End of Days shed some new light on the relationship between Jack and Ianto, showing that there is a real emotional bond there and, in particular, that Ianto genuinely cares for Jack. However, the exact status of the relationship is still very much up in the air and there are a lot of questions remaining about what exactly went on between the two of them, and how Ianto will react to Jack's disappearance with the Doctor.
These questions are particularly important for Ianto, as he has been portrayed so far as a character who is primarily motivated by love. Almost all of Ianto's storylines have been tied to his romantic involvements, first with Lisa and then with Jack. Ianto appears to be a very loving person, willing to make all manner of sacrifices for people he cares for, and he rarely seems to prioritise his own needs, wants, or desires. The darker side of this is not only the inherent danger in loving not wisely, but too well so that he is blind to his partner's true nature (as with Lisa), but that he himself may become psychologically unstable.
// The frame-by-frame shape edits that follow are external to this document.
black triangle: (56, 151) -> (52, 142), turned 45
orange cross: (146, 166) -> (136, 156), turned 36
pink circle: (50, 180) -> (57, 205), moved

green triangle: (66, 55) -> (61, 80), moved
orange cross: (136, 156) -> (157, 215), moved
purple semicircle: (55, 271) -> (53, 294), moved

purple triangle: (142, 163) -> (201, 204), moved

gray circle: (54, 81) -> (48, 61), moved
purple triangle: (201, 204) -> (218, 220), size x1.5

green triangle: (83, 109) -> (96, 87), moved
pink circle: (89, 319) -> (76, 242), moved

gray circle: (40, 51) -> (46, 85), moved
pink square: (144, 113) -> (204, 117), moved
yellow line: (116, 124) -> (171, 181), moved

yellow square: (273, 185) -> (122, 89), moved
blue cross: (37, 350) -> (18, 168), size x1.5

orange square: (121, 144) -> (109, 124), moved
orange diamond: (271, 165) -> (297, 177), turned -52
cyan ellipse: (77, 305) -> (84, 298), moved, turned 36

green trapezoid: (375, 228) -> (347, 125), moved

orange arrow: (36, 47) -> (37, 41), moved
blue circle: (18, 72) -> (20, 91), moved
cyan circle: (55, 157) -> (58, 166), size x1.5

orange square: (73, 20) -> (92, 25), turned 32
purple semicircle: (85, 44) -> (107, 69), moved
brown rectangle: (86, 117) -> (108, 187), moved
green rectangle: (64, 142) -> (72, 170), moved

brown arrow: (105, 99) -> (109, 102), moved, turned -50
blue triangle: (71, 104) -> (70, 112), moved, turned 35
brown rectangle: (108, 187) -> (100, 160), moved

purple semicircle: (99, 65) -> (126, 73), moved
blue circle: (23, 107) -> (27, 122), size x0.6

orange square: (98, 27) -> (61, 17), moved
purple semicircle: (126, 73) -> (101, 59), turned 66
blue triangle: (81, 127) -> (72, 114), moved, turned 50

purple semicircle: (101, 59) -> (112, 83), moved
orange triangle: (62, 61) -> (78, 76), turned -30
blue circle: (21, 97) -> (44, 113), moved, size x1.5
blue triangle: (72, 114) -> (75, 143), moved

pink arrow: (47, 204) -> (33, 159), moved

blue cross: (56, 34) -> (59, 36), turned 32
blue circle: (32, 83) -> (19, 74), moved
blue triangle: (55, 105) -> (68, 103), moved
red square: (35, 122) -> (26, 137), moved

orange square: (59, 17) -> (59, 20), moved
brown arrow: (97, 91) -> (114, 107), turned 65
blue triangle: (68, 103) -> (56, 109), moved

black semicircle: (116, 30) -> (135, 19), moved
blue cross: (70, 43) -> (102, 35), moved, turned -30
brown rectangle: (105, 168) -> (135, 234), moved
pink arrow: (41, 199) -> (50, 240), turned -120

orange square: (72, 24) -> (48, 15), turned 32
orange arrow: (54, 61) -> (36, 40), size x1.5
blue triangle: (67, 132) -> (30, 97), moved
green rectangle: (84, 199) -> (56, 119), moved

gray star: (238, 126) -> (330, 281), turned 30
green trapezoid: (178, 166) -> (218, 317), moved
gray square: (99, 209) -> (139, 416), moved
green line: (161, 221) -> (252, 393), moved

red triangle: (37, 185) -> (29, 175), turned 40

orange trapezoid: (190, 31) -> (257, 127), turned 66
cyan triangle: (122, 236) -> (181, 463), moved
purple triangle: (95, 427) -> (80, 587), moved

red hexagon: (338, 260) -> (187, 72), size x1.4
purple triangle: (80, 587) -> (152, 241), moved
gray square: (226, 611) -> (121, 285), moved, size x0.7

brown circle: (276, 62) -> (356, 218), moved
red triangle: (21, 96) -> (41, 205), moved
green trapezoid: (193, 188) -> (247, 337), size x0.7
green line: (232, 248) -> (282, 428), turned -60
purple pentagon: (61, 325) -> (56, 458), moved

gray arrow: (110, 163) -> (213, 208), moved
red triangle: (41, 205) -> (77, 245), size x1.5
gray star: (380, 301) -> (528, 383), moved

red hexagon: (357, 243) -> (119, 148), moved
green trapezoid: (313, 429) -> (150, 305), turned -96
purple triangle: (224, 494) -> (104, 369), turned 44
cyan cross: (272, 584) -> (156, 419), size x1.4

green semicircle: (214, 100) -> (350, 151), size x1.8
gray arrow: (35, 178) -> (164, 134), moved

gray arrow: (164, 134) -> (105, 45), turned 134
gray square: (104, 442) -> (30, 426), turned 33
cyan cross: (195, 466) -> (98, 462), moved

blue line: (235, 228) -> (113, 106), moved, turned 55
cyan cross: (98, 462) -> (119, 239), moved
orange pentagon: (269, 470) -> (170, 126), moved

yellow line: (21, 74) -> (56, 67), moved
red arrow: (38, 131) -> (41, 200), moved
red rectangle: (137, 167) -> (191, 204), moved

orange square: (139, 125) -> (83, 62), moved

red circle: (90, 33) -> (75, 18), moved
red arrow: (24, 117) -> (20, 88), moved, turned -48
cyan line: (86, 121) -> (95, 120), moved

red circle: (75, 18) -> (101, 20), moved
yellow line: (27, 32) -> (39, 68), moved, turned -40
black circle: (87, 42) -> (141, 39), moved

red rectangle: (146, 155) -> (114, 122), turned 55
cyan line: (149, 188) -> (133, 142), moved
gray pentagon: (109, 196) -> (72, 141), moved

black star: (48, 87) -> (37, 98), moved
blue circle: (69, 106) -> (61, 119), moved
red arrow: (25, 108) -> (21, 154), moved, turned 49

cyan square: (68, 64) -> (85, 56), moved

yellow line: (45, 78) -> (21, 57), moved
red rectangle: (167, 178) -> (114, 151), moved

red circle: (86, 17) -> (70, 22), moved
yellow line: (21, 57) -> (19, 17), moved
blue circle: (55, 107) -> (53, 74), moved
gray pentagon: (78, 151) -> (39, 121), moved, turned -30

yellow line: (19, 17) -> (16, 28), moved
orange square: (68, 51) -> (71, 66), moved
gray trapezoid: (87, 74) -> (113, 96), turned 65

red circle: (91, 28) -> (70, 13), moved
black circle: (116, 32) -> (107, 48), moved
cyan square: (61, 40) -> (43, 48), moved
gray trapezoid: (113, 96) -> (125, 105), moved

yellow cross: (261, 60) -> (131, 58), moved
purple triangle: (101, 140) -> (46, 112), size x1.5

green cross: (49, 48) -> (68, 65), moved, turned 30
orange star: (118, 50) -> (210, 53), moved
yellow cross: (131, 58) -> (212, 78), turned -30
Ianto shows signs of an alarming degree of co-dependency and the rather brutal realisation that Jack doesn't need him after all may prove profoundly damaging to Ianto.
The future for Ianto
There's still an awful lot that's up in the air about Ianto and, despite the big revelations we've had about him this series, it feels like we hardly know him. He's secretive, closed-off and, frustratingly, criminally underused by the writers.
Character development has been a weakness throughout S1 and Ianto, along with Toshiko, has suffered badly from being underused, and inconsistantly used. The inconsistancy between Ianto's fierce loyalty to Jack in Captain Jack Harkness is at complete odds with the ease with which he betrays him in End of Days, and we can only hope that a second series gives us a clearer insight into his character, what motivates him and where he's coming from.
For now, the uncertainty is, in many ways, part of his charm. We're kept guesing about Ianto and that only serves to make him more interesting. Ianto's intriguing because he's smart, and funny, and he might be much more than he seems and he might be a bit mental. He's still underappreciated and has the potential to have a few more surprises up his sleeve. He's fun to torture because he really does suffer so beautifully.
Plus, he's got a stopwatch fetish, which is both filthy and adorable. How could we not love him?